Every entry must be transcribed exactly. Pictures are not part of the copy.

Excerpted data Start Marker

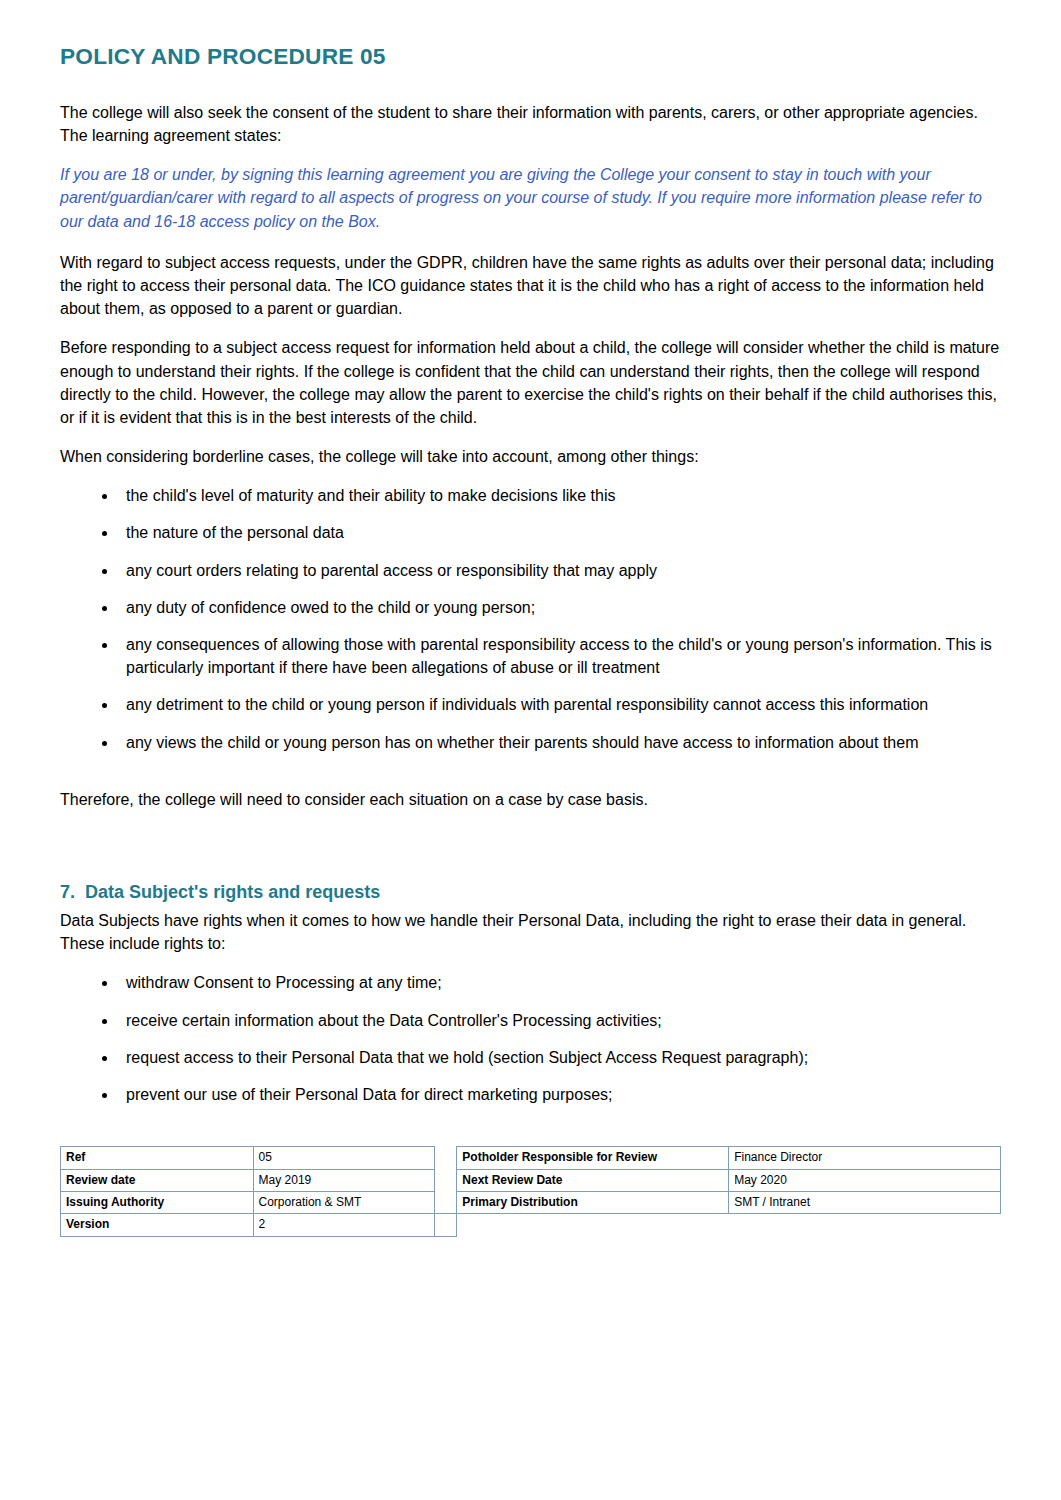POLICY AND PROCEDURE 05
The college will also seek the consent of the student to share their information with parents, carers, or other appropriate agencies. The learning agreement states:
If you are 18 or under, by signing this learning agreement you are giving the College your consent to stay in touch with your parent/guardian/carer with regard to all aspects of progress on your course of study. If you require more information please refer to our data and 16-18 access policy on the Box.
With regard to subject access requests, under the GDPR, children have the same rights as adults over their personal data; including the right to access their personal data. The ICO guidance states that it is the child who has a right of access to the information held about them, as opposed to a parent or guardian.
Before responding to a subject access request for information held about a child, the college will consider whether the child is mature enough to understand their rights. If the college is confident that the child can understand their rights, then the college will respond directly to the child. However, the college may allow the parent to exercise the child's rights on their behalf if the child authorises this, or if it is evident that this is in the best interests of the child.
When considering borderline cases, the college will take into account, among other things:
the child's level of maturity and their ability to make decisions like this
the nature of the personal data
any court orders relating to parental access or responsibility that may apply
any duty of confidence owed to the child or young person;
any consequences of allowing those with parental responsibility access to the child's or young person's information. This is particularly important if there have been allegations of abuse or ill treatment
any detriment to the child or young person if individuals with parental responsibility cannot access this information
any views the child or young person has on whether their parents should have access to information about them
Therefore, the college will need to consider each situation on a case by case basis.
7. Data Subject's rights and requests
Data Subjects have rights when it comes to how we handle their Personal Data, including the right to erase their data in general. These include rights to:
withdraw Consent to Processing at any time;
receive certain information about the Data Controller's Processing activities;
request access to their Personal Data that we hold (section Subject Access Request paragraph);
prevent our use of their Personal Data for direct marketing purposes;
| Ref | 05 | | Potholder Responsible for Review | Finance Director |
| Review date | May 2019 | | Next Review Date | May 2020 |
| Issuing Authority | Corporation & SMT | | Primary Distribution | SMT / Intranet |
| Version | 2 | | | |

Excerpted data End Marker

> _Solution for this exercise_
POLICY AND PROCEDURE 05
The college will also seek the consent of the student to share their information with parents, carers, or other appropriate agencies. The learning agreement states:
If you are 18 or under, by signing this learning agreement you are giving the College your consent to stay in touch with your parent/guardian/carer with regard to all aspects of progress on your course of study. If you require more information please refer to our data and 16-18 access policy on the Box.
With regard to subject access requests, under the GDPR, children have the same rights as adults over their personal data; including the right to access their personal data. The ICO guidance states that it is the child who has a right of access to the information held about them, as opposed to a parent or guardian.
Before responding to a subject access request for information held about a child, the college will consider whether the child is mature enough to understand their rights. If the college is confident that the child can understand their rights, then the college will respond directly to the child. However, the college may allow the parent to exercise the child's rights on their behalf if the child authorises this, or if it is evident that this is in the best interests of the child.
When considering borderline cases, the college will take into account, among other things:
the child's level of maturity and their ability to make decisions like this
the nature of the personal data
any court orders relating to parental access or responsibility that may apply
any duty of confidence owed to the child or young person;
any consequences of allowing those with parental responsibility access to the child's or young person's information. This is particularly important if there have been allegations of abuse or ill treatment
any detriment to the child or young person if individuals with parental responsibility cannot access this information
any views the child or young person has on whether their parents should have access to information about them
Therefore, the college will need to consider each situation on a case by case basis.
7. Data Subject's rights and requests
Data Subjects have rights when it comes to how we handle their Personal Data, including the right to erase their data in general. These include rights to:
withdraw Consent to Processing at any time;
receive certain information about the Data Controller's Processing activities;
request access to their Personal Data that we hold (section Subject Access Request paragraph);
prevent our use of their Personal Data for direct marketing purposes;
| Ref | 05 | | Potholder Responsible for Review | Finance Director |
| Review date | May 2019 | | Next Review Date | May 2020 |
| Issuing Authority | Corporation & SMT | | Primary Distribution | SMT / Intranet |
| Version | 2 | | | |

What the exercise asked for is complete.